Élisabeth Borne peut-elle rester Première ministre de la France ?
Élisabeth Borne peut-elle et va-t-elle rester à Matignon, où siègent les Premiers ministres français ? Celle qu'Emmanuel Macron avait nommée après sa réélection pour sa loyauté et sa maîtrise des dossiers apparaît plus fragilisée que jamais, après un début d'année 2023 marqué par les polémiques. Explications.
Borne a été chargée de mettre en œuvre la réforme des retraites, la principale promesse de campagne d'Emmanuel Macron, dont la mesure-phare est le report à 64 ans de l'âge légal de départ. Un succès du point de vue de la majorité puisque le texte a été adopté, mais la séquence marquée par une contestation intense de la réforme a été douloureuse pour la femme politique.
Plus récemment, la cheffe du gouvernement a créé une polémique en déclarant, dans une interview à 'Radio J', que le Rassemblement national était un parti "héritier de Pétain", la figure de la collaboration française sous l'Occupation. Le parti dirigé par Marine Le Pen est donné par les sondages comme le premier mouvement d'opposition à Emmanuel Macron.
Lors du dernier Conseil des ministres, le chef de l'État aurait recadré sa Première ministre. Selon des propos cités par 'Gala', il aurait rappelé que la stratégie à adopter face au RN était de l'attaquer "par le concret" plutôt qu'avec "des mots des années 1990 qui ne fonctionnent plus".
La rupture est-elle consommée entre les deux têtes de l'exécutif ? En attendant de le savoir, redécouvrons ensemble le parcours d'Élisabeth Borne dans la haute administration, les entreprises publiques et sur la scène politique nationale.
C’est seulement la deuxième fois qu’une femme occupe Matignon, après Édith Cresson de 1991 à 1992. L’ancienne Première ministre de François Mitterrand avait justement souhaité bon courage à sa lointaine successeure, faisant allusion au machisme de la classe politique française.
Dans son discours de passation de pouvoirs, le Premier ministre démissionnaire Jean Castex n’avait pas manqué justement de dédier la nomination d’Élisabeth Borne « à toutes les petites filles », les appelant à aller « au bout de leurs rêves ».
Fille d’un déporté et pupille de la nation, Élisabeth Borne a grandi à Paris. Elle intègre la prestigieuse École Polytechnique en 1981 et devient ingénieur de l’École nationale des Ponts et Chaussées.
Après avoir intégré le ministère de l’Équipement en 1987, la jeune ingénieure est conseillère de Lionel Jospin puis de Jack Lang au ministère de l’Éducation nationale. Elle sera aussi conseillère de Lionel Jospin chargée des transports pendant cinq ans, lorsque celui-ci est Premier ministre de 1997 à 2002.
Une étape importante de son parcours est son passage à la SNCF de 2002 à 2007. Elle devient ensuite directrice de l’urbanisme à la Mairie de Paris, puis la première femme à occuper le poste de préfète de la région Poitou-Charentes.
De 2014 à 2015, Élisabeth Borne est conseillère de Ségolène Royal au ministère de l’Environnement, où elle mène les discussions entre l’État et les sociétés concessionnaires d’autoroute. Elle est ensuite nommée à la tête de la RATP, la société qui gère les transports parisiens.

________

### Objectif:
Recopiez fidèlement le passage de l'article sur Élisabeth Borne qui s'ouvre sur les mots contenant "La rupture est-elle" et s'achève sur "classe politique française.".

### Données affichées:
________

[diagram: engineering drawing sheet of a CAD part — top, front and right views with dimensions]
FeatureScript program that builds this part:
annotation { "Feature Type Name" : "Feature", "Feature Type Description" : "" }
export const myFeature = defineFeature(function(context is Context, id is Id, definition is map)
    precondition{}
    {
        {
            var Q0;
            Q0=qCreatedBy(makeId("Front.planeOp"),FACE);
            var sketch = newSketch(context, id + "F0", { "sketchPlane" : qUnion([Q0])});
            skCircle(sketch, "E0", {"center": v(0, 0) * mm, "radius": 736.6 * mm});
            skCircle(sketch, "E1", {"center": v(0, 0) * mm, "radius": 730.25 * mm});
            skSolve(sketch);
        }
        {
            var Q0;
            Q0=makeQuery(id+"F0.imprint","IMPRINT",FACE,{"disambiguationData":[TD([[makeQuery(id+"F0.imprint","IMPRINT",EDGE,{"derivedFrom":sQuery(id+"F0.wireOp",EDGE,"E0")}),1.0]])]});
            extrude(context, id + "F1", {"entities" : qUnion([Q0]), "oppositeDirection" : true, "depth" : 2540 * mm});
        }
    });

________

### Résultat attendu:
La rupture est-elle consommée entre les deux têtes de l'exécutif ? En attendant de le savoir, redécouvrons ensemble le parcours d'Élisabeth Borne dans la haute administration, les entreprises publiques et sur la scène politique nationale.
C’est seulement la deuxième fois qu’une femme occupe Matignon, après Édith Cresson de 1991 à 1992. L’ancienne Première ministre de François Mitterrand avait justement souhaité bon courage à sa lointaine successeure, faisant allusion au machisme de la classe politique française.